Do zdarzenia doszło w niedzielę (24.09.2022) tuż po północy, wówczas policjanci z bydgoskiego Śródmieścia patrolując ulicę Gdańską zauważyli mężczyznę, który na widok radiowozu przyspieszył kroku. Policjanci postanowili go sprawdzić.
Mężczyzna nie posiadał przy sobie żadnego dokumentu tożsamości. W związku z tym, że mieszkał blisko, funkcjonariusze poszli z nim do jego miejsca zamieszkania. Tam mężczyzna szukając dokumentu zachowywał się bardzo nerwowo. Co więcej, policjanci wyczuli od niego zapach marihuany.
W momencie, kiedy mundurowi chcieli przeprowadzić jego kontrolę osobistą, 22-latek stał się agresywny. Odrzucił w kąt posiadaną przy sobie saszetkę. Następnie zaczął szarpać się z funkcjonariuszami. Niemniej jednak, szybko został obezwładniony.
Po sprawdzeniu saszetki wszystko było już jasne. W jej środku policjanci znaleźli woreczki z białym proszkiem oraz woreczki z tabletkami koloru żółtego i zielonego. Na miejsce przyjechał drugi patrol. Funkcjonariusze dokładnie przeszukali jego pokój. W jednym z naczyń znaleźli zielony susz roślinny.
22-latek został zatrzymany i dowieziony do śródmiejskiego komisariatu.
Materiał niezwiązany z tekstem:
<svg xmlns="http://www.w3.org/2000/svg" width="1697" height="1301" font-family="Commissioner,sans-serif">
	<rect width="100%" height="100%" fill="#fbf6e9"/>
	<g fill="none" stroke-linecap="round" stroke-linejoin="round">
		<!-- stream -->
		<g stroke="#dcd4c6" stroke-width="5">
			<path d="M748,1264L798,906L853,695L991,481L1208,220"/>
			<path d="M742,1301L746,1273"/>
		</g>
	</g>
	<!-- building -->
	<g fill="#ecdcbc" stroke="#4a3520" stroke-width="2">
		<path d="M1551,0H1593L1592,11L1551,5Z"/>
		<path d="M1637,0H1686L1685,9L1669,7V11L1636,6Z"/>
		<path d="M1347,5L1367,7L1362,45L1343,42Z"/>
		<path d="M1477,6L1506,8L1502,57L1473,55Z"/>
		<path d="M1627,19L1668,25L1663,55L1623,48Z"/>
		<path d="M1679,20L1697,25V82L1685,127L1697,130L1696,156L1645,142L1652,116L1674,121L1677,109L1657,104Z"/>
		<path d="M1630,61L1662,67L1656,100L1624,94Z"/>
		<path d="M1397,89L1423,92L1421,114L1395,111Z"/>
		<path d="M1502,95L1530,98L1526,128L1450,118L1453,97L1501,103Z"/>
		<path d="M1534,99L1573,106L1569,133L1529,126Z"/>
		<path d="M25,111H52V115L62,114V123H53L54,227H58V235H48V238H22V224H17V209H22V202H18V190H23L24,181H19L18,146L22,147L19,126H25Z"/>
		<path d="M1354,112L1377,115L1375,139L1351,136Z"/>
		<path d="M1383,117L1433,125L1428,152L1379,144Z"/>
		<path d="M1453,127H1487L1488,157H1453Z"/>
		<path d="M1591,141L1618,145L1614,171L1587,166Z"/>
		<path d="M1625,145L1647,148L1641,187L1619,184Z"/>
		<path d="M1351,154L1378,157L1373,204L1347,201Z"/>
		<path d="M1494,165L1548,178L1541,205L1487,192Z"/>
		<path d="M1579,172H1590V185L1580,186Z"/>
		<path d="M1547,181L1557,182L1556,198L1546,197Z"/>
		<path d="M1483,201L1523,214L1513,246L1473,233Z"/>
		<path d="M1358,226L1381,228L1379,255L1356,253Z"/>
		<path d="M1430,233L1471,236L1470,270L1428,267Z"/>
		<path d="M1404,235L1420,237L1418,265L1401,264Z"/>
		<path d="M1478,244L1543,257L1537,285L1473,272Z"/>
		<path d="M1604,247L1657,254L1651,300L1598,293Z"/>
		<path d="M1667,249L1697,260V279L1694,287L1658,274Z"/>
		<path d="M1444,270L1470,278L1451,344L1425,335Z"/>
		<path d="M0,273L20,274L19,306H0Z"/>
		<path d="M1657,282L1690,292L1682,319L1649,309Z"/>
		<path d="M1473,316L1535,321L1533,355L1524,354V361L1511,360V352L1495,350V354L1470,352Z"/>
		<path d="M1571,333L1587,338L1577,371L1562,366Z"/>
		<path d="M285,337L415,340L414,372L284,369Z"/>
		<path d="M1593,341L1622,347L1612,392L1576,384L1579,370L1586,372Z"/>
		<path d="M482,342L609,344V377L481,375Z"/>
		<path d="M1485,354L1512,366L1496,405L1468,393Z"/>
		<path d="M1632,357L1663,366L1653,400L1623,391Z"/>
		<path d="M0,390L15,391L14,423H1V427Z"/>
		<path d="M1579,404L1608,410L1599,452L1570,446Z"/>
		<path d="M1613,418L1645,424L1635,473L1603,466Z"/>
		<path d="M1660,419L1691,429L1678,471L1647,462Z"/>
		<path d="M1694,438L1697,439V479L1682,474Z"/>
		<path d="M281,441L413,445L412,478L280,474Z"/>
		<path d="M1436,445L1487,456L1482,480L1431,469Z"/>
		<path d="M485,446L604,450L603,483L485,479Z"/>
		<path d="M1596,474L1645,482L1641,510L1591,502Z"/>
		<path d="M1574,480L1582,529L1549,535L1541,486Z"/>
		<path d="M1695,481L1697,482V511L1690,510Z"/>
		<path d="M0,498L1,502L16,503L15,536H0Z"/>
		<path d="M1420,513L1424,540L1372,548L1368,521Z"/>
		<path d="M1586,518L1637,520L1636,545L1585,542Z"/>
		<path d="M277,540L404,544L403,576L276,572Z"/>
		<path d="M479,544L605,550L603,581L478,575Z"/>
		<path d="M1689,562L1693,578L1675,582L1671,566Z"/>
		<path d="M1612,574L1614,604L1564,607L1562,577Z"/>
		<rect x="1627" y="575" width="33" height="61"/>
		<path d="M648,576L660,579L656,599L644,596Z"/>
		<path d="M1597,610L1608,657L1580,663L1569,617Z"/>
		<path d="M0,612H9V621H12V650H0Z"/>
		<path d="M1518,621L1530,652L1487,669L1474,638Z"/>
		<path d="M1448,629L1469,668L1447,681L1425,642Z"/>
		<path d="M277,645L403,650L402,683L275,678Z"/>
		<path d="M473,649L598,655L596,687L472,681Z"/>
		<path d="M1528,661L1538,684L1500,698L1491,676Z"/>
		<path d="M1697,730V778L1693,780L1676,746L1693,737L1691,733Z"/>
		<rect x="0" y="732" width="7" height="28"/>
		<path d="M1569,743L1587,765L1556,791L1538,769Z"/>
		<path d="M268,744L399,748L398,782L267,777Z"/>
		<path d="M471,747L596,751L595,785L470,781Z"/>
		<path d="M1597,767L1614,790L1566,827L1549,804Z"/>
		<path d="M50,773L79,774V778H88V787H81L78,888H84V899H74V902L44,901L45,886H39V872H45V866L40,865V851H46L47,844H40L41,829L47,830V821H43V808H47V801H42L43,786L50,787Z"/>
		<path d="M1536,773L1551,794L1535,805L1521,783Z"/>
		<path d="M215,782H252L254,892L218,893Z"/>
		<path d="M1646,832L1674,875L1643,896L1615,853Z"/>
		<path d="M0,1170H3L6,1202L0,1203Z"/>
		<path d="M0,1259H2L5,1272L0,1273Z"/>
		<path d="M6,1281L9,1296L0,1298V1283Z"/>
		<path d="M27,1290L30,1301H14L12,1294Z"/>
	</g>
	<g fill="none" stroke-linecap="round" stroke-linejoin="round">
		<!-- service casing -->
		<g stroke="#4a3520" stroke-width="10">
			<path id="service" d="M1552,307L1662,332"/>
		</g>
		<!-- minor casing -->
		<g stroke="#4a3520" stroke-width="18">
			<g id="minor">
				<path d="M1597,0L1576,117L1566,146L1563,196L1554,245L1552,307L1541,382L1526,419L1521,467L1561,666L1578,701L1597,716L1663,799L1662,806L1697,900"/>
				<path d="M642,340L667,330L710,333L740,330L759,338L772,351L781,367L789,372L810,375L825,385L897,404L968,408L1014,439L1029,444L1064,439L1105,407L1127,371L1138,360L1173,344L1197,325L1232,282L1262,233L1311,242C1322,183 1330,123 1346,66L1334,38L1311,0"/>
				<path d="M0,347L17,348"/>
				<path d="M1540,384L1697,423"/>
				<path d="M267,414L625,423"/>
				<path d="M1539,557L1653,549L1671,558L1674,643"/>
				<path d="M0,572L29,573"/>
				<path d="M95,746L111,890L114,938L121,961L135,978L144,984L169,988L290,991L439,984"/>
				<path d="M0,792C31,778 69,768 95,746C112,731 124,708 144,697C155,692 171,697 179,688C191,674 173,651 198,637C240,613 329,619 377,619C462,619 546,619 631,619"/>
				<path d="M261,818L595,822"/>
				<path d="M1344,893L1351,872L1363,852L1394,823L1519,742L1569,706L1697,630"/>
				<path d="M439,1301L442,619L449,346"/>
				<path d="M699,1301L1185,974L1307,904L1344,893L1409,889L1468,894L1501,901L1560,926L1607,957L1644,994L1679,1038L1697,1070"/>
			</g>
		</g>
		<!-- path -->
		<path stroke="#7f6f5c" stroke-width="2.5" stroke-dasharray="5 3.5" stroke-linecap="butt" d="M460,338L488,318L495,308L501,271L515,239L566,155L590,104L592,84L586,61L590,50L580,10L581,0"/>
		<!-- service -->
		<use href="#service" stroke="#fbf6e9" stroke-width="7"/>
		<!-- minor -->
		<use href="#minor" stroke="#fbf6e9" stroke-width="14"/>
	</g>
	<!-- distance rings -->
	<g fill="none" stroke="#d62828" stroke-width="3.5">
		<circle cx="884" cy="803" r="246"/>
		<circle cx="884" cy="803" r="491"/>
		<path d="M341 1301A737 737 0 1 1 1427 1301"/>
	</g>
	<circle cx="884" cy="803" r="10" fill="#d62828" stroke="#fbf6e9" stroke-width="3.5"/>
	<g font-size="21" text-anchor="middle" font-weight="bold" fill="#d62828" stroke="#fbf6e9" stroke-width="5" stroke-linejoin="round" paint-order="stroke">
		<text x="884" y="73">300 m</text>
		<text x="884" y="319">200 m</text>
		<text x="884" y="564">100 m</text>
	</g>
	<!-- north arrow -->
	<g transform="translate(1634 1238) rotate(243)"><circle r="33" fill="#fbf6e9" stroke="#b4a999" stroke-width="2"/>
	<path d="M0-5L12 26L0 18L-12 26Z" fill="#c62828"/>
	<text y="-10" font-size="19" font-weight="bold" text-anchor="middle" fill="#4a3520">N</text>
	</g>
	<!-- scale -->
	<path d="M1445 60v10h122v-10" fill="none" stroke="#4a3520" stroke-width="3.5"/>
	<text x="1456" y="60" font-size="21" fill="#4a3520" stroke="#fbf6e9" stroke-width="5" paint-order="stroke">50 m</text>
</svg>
Tam wstępne badania narkotesterem potwierdziły, że susz roślinny to marihuana, biały proszek to amfetamina, a tabletki to morfina. Łącznie zabezpieczyli ponad 130g narkotyków. Zatrzymany trafił do policyjnego aresztu.
Śledczy z bydgoskiego Śródmieścia na podstawie zgromadzonego materiału dowodowego przedstawili mu zarzut posiadania znacznych ilości narkotyków. Następnie doprowadzili go do prokuratury. Tam oskarżyciel po jego przesłuchaniu postanowił wnioskować do sądu o tymczasowy areszt.
Wczoraj (26.09.2022) sąd po zapoznaniu się z aktami sprawy aresztował 22-latka na najbliższe trzy miesiące. Za to przestępstwo grozi do 10 lat pozbawienia wolności.